[Start of section]

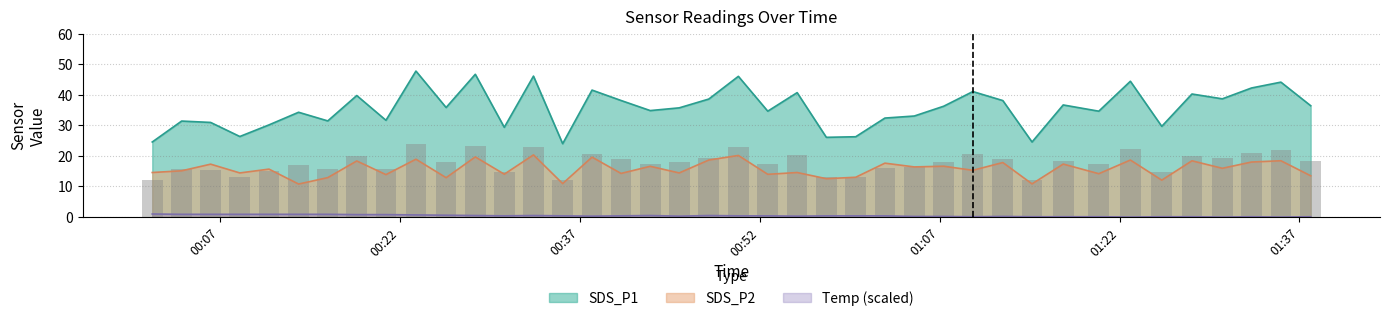

The Temp series shows 0.1 at 2023/05/23 01:25:31. True or false?

True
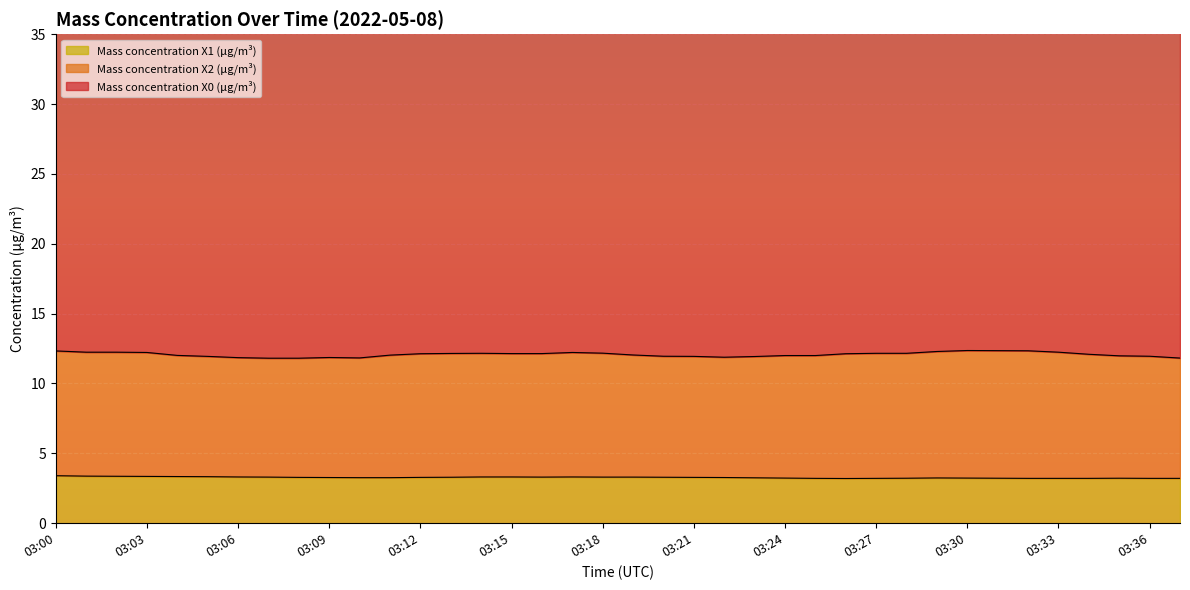

The value of Mass concentration X0 (μg/m³) at 03:25 is 38.7. True or false?

True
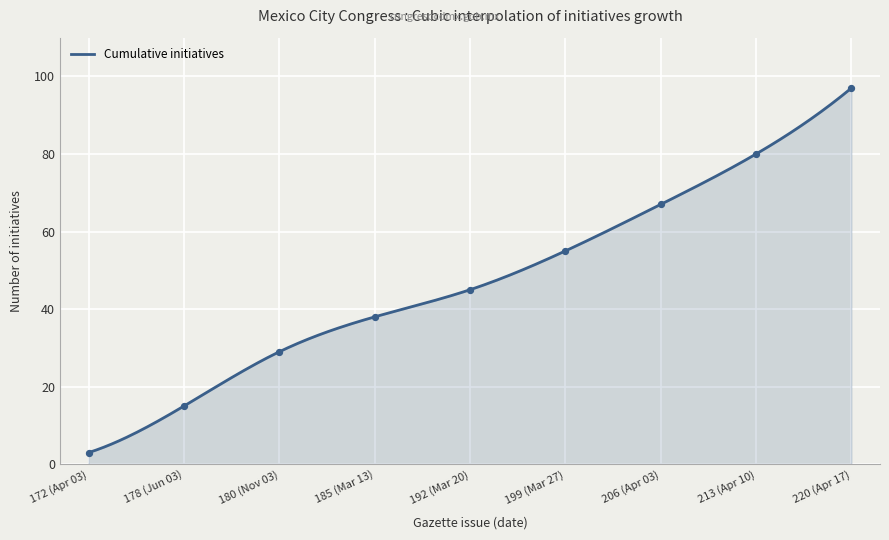

What is the minimum value for Cumulative initiatives?

3.0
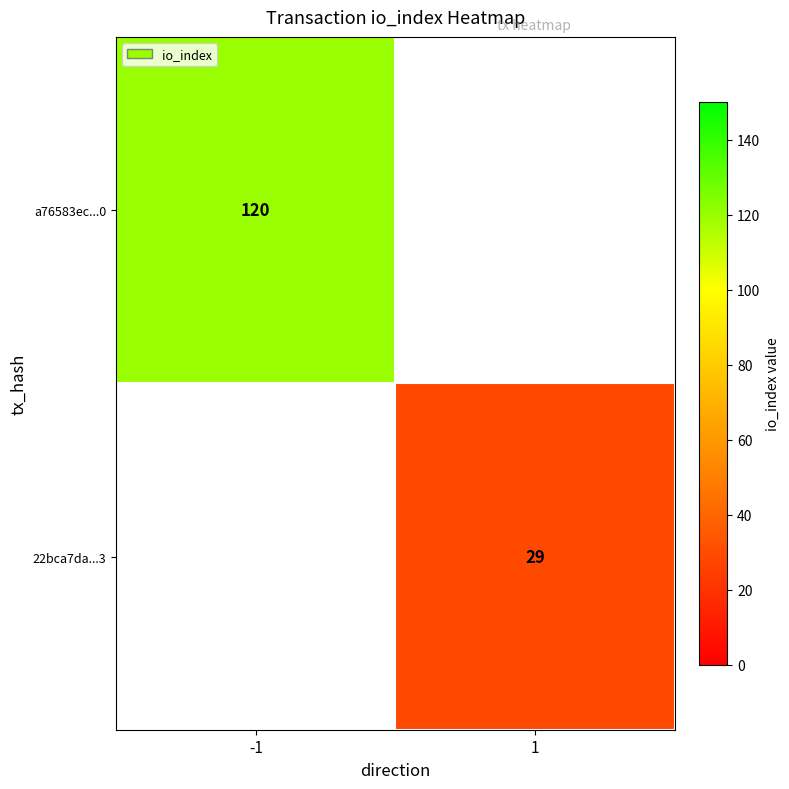

The a76583ec...0 series shows 184 at -1. True or false?

False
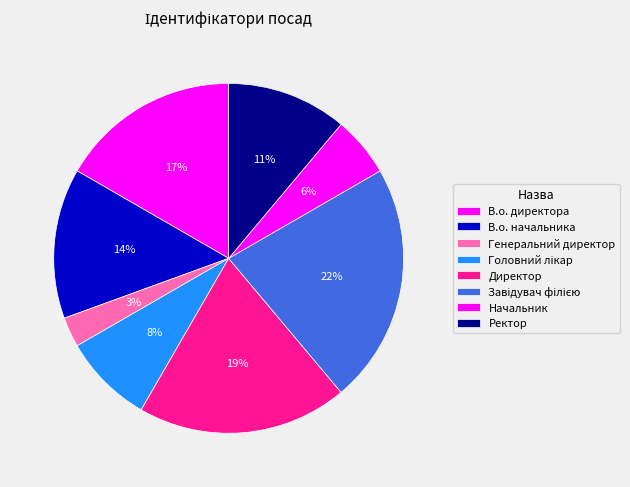

Which category has the biggest portion of the pie?

Завідувач філією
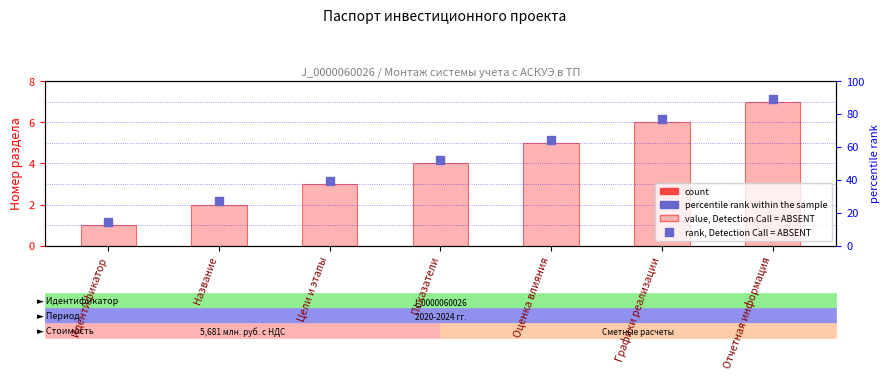

At how many categories does at least one series exceed 2?

6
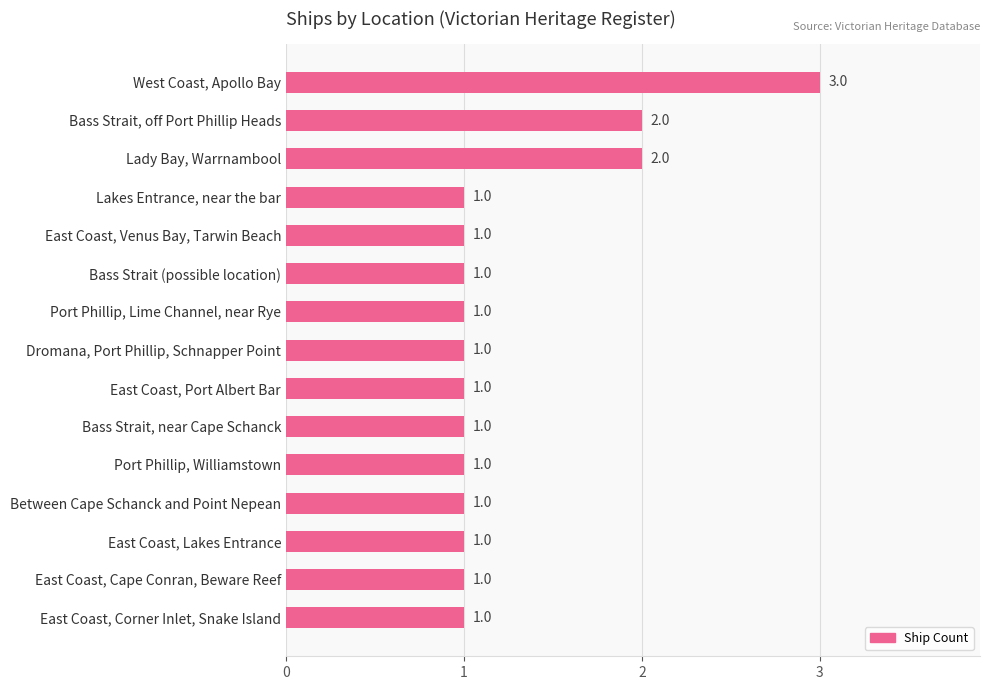

What is the ratio of the value at Bass Strait, off Port Phillip Heads to the value at East Coast, Lakes Entrance?

2.0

[End of section]

▸ Work instruction: Swap "series" for "line" in the items from the line with "The value of" through the end of the items, leaving every other word as it is. Give back only those lines, without the pictures.

▸ Written reply:
The value of Mass concentration X0 (μg/m³) at 03:25 is 38.7. True or false?

True

What is the minimum value for Cumulative initiatives?

3.0

The a76583ec...0 line shows 184 at -1. True or false?

False

Which category has the biggest portion of the pie?

Завідувач філією

At how many categories does at least one line exceed 2?

6

What is the ratio of the value at Bass Strait, off Port Phillip Heads to the value at East Coast, Lakes Entrance?

2.0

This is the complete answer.